(Stored data)
# # # #

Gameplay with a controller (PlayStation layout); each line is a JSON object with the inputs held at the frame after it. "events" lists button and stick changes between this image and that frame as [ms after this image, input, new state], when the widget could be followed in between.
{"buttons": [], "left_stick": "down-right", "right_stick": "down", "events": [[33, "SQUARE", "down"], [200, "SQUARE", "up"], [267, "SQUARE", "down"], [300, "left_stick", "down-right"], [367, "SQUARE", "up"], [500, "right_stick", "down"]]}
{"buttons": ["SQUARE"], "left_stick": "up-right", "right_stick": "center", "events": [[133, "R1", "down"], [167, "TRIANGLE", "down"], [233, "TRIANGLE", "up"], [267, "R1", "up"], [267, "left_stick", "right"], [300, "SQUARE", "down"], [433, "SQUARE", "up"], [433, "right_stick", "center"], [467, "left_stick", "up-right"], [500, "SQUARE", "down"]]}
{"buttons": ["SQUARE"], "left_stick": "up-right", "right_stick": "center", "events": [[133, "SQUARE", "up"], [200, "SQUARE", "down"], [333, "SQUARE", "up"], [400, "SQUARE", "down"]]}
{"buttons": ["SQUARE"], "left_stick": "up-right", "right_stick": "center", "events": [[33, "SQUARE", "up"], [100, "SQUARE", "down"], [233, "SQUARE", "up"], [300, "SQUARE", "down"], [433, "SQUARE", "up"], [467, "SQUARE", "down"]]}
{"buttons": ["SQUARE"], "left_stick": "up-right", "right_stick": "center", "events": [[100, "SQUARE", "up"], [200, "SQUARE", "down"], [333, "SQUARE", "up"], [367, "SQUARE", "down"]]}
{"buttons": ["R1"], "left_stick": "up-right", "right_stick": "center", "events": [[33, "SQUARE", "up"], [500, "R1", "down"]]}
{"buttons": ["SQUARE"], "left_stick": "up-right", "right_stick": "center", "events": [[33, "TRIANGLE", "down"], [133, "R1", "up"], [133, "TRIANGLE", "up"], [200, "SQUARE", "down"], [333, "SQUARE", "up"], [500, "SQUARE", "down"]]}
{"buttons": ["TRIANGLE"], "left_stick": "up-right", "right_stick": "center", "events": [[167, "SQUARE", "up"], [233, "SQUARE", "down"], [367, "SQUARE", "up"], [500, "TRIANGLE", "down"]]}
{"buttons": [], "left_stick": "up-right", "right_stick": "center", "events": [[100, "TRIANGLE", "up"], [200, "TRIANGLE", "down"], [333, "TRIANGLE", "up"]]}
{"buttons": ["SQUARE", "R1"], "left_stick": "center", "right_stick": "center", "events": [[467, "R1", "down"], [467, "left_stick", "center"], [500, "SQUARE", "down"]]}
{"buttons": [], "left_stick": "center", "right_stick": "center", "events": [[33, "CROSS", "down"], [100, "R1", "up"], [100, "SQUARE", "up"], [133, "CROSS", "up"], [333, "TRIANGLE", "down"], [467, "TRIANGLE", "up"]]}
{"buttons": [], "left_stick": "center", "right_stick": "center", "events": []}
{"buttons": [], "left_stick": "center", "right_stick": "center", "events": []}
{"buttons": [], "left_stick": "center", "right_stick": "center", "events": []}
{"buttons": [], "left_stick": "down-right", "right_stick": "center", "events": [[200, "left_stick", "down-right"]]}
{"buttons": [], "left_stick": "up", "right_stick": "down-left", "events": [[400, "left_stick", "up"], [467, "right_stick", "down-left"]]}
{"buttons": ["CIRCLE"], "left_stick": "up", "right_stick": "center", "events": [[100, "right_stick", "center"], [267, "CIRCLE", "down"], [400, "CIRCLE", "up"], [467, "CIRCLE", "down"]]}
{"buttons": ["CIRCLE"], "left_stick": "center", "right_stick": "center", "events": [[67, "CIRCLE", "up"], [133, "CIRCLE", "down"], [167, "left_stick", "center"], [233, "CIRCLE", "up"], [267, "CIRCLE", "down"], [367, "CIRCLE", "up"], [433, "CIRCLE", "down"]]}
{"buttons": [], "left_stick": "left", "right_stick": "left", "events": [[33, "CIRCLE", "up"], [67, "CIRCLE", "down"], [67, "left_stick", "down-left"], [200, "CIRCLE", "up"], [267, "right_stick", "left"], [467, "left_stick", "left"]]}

# # # #

#### AIM OF THE TASK:
Output the records in full. Keep every character as it is.

#### REPLY:
Gameplay with a controller (PlayStation layout); each line is a JSON object with the inputs held at the frame after it. "events" lists button and stick changes between this image and that frame as [ms after this image, input, new state], when the widget could be followed in between.
{"buttons": [], "left_stick": "down-right", "right_stick": "down", "events": [[33, "SQUARE", "down"], [200, "SQUARE", "up"], [267, "SQUARE", "down"], [300, "left_stick", "down-right"], [367, "SQUARE", "up"], [500, "right_stick", "down"]]}
{"buttons": ["SQUARE"], "left_stick": "up-right", "right_stick": "center", "events": [[133, "R1", "down"], [167, "TRIANGLE", "down"], [233, "TRIANGLE", "up"], [267, "R1", "up"], [267, "left_stick", "right"], [300, "SQUARE", "down"], [433, "SQUARE", "up"], [433, "right_stick", "center"], [467, "left_stick", "up-right"], [500, "SQUARE", "down"]]}
{"buttons": ["SQUARE"], "left_stick": "up-right", "right_stick": "center", "events": [[133, "SQUARE", "up"], [200, "SQUARE", "down"], [333, "SQUARE", "up"], [400, "SQUARE", "down"]]}
{"buttons": ["SQUARE"], "left_stick": "up-right", "right_stick": "center", "events": [[33, "SQUARE", "up"], [100, "SQUARE", "down"], [233, "SQUARE", "up"], [300, "SQUARE", "down"], [433, "SQUARE", "up"], [467, "SQUARE", "down"]]}
{"buttons": ["SQUARE"], "left_stick": "up-right", "right_stick": "center", "events": [[100, "SQUARE", "up"], [200, "SQUARE", "down"], [333, "SQUARE", "up"], [367, "SQUARE", "down"]]}
{"buttons": ["R1"], "left_stick": "up-right", "right_stick": "center", "events": [[33, "SQUARE", "up"], [500, "R1", "down"]]}
{"buttons": ["SQUARE"], "left_stick": "up-right", "right_stick": "center", "events": [[33, "TRIANGLE", "down"], [133, "R1", "up"], [133, "TRIANGLE", "up"], [200, "SQUARE", "down"], [333, "SQUARE", "up"], [500, "SQUARE", "down"]]}
{"buttons": ["TRIANGLE"], "left_stick": "up-right", "right_stick": "center", "events": [[167, "SQUARE", "up"], [233, "SQUARE", "down"], [367, "SQUARE", "up"], [500, "TRIANGLE", "down"]]}
{"buttons": [], "left_stick": "up-right", "right_stick": "center", "events": [[100, "TRIANGLE", "up"], [200, "TRIANGLE", "down"], [333, "TRIANGLE", "up"]]}
{"buttons": ["SQUARE", "R1"], "left_stick": "center", "right_stick": "center", "events": [[467, "R1", "down"], [467, "left_stick", "center"], [500, "SQUARE", "down"]]}
{"buttons": [], "left_stick": "center", "right_stick": "center", "events": [[33, "CROSS", "down"], [100, "R1", "up"], [100, "SQUARE", "up"], [133, "CROSS", "up"], [333, "TRIANGLE", "down"], [467, "TRIANGLE", "up"]]}
{"buttons": [], "left_stick": "center", "right_stick": "center", "events": []}
{"buttons": [], "left_stick": "center", "right_stick": "center", "events": []}
{"buttons": [], "left_stick": "center", "right_stick": "center", "events": []}
{"buttons": [], "left_stick": "down-right", "right_stick": "center", "events": [[200, "left_stick", "down-right"]]}
{"buttons": [], "left_stick": "up", "right_stick": "down-left", "events": [[400, "left_stick", "up"], [467, "right_stick", "down-left"]]}
{"buttons": ["CIRCLE"], "left_stick": "up", "right_stick": "center", "events": [[100, "right_stick", "center"], [267, "CIRCLE", "down"], [400, "CIRCLE", "up"], [467, "CIRCLE", "down"]]}
{"buttons": ["CIRCLE"], "left_stick": "center", "right_stick": "center", "events": [[67, "CIRCLE", "up"], [133, "CIRCLE", "down"], [167, "left_stick", "center"], [233, "CIRCLE", "up"], [267, "CIRCLE", "down"], [367, "CIRCLE", "up"], [433, "CIRCLE", "down"]]}
{"buttons": [], "left_stick": "left", "right_stick": "left", "events": [[33, "CIRCLE", "up"], [67, "CIRCLE", "down"], [67, "left_stick", "down-left"], [200, "CIRCLE", "up"], [267, "right_stick", "left"], [467, "left_stick", "left"]]}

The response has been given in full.